“I don’t have any sort of background in horticulture. For years I was a secondary school teacher, helping students learn Spanish and French, far removed from working outdoors on eco-projects like the Colin Allotments.
“A year or so ago, I took redundancy and I was really just looking for something to occupy my time. Friends who had allotments on the site invited me to see their plots so I decided to tag along.
“I was very impressed with what I saw and when I spoke to Groundwork about becoming a volunteer we agreed I would assist at the project for two days each week.
“I had absolutely no experience – the closest thing I had done to this was helping out on a farm when I was a student about 40 years ago.

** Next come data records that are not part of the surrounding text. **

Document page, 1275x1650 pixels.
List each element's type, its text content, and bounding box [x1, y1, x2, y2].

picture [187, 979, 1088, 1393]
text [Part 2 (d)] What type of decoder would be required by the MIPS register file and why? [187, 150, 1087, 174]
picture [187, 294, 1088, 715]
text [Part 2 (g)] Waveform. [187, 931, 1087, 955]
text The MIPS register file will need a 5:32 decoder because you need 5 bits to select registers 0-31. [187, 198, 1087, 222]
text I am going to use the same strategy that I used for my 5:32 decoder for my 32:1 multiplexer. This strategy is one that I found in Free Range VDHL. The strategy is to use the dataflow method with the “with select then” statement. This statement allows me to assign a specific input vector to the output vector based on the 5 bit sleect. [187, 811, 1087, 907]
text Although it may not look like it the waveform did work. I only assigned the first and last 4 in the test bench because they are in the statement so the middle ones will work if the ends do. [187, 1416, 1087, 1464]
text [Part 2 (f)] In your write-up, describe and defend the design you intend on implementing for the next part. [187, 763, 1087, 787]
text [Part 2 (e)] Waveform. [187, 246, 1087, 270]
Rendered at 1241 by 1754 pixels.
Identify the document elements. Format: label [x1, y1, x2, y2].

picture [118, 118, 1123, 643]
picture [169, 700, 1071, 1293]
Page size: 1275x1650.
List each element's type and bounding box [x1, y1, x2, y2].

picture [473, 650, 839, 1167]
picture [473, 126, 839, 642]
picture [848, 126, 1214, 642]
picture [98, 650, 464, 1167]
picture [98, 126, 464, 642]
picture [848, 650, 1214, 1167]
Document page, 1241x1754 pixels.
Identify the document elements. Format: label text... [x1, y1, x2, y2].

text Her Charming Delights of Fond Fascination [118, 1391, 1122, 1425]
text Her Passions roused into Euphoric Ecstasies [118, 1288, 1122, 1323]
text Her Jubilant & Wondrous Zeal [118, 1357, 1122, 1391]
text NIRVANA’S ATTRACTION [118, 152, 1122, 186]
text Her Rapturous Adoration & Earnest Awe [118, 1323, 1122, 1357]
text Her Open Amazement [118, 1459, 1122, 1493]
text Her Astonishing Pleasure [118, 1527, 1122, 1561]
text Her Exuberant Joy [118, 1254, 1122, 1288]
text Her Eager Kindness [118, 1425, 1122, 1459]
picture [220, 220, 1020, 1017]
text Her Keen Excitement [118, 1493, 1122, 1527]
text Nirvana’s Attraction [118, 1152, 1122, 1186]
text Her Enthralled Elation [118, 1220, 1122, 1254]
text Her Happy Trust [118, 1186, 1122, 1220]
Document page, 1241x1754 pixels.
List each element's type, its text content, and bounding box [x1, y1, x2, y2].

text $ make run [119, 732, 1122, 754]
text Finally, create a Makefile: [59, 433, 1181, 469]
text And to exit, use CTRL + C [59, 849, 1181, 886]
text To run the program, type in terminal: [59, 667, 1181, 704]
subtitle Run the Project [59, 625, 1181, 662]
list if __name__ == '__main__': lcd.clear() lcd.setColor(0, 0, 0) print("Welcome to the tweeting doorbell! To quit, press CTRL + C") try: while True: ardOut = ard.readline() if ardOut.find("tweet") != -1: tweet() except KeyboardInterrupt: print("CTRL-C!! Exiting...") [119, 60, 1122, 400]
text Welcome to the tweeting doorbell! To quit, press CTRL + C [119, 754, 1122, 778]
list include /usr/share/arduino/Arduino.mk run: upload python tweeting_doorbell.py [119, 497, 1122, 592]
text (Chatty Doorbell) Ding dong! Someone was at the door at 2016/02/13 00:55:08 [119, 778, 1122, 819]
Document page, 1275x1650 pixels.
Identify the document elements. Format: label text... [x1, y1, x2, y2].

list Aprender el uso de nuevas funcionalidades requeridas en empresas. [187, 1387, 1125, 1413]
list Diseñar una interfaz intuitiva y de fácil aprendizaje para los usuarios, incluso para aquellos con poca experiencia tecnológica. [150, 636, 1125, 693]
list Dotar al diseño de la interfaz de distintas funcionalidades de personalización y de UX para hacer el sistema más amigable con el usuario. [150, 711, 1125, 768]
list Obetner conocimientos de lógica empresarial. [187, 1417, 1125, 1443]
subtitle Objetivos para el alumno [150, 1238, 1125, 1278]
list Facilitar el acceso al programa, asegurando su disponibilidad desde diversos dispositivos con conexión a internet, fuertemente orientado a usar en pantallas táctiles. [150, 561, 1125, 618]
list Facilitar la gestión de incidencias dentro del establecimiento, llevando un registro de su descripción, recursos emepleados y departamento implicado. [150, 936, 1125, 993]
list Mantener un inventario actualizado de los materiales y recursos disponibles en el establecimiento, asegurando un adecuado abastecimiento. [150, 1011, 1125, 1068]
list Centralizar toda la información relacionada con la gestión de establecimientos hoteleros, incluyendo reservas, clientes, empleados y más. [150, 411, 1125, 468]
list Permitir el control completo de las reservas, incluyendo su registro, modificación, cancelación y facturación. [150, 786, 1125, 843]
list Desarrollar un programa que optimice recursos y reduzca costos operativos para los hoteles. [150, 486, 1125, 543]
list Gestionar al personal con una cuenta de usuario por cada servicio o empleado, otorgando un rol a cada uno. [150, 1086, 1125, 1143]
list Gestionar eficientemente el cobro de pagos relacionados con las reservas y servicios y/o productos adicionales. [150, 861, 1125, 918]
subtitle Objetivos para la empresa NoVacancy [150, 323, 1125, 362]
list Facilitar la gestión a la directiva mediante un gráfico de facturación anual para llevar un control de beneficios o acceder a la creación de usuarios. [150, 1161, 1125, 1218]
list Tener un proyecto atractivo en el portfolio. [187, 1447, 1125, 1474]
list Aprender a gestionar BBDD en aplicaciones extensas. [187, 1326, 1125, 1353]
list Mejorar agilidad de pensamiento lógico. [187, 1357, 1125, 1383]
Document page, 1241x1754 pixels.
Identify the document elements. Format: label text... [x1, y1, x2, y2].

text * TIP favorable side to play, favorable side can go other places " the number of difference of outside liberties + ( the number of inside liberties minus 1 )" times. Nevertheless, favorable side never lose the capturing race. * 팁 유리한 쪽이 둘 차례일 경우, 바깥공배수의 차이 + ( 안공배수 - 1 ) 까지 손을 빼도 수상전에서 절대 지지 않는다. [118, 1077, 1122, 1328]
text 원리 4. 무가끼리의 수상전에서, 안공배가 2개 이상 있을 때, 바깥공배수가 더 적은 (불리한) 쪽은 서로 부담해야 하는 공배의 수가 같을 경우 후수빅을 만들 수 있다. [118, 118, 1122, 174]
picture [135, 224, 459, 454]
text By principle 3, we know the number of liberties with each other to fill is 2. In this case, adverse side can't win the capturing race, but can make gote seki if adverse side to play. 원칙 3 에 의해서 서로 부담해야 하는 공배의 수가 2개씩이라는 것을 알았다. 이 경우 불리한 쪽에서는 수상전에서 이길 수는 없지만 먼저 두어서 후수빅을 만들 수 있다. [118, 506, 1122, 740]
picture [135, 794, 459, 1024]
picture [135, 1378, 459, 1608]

“Yet, here I was hedge laying – removing undergrowth then using it to thicken hedge uprights into the ground, weaving thinner branches into the hedge – I tell you if jobs in hedge laying appear, I’ll be applying for them.
“I now have a personal allotment which I manage and this year has been very good for produce – I’ve grown potatoes, onions, garlic, turnip, beans and courgettes. I’ve made rhubarb jam, pickled beetroot, grown beans – all from skills I’ve gained this past year.
“I’m doing things I would have never done before through this volunteering opportunity – it’s a real change from what I did previously.
“Also, I haven’t bought vegetables from a supermarket for months – which has helped financially with the household budget – it’s been a great departure in my life.”
Gerry Lenaghan, aged 60, is a volunteer at the Colin Community Allotments, a Groundwork managed site in West Belfast. It has been part-funded by the European Union’s Peace III Programme, through the Sharing Our Space initiative.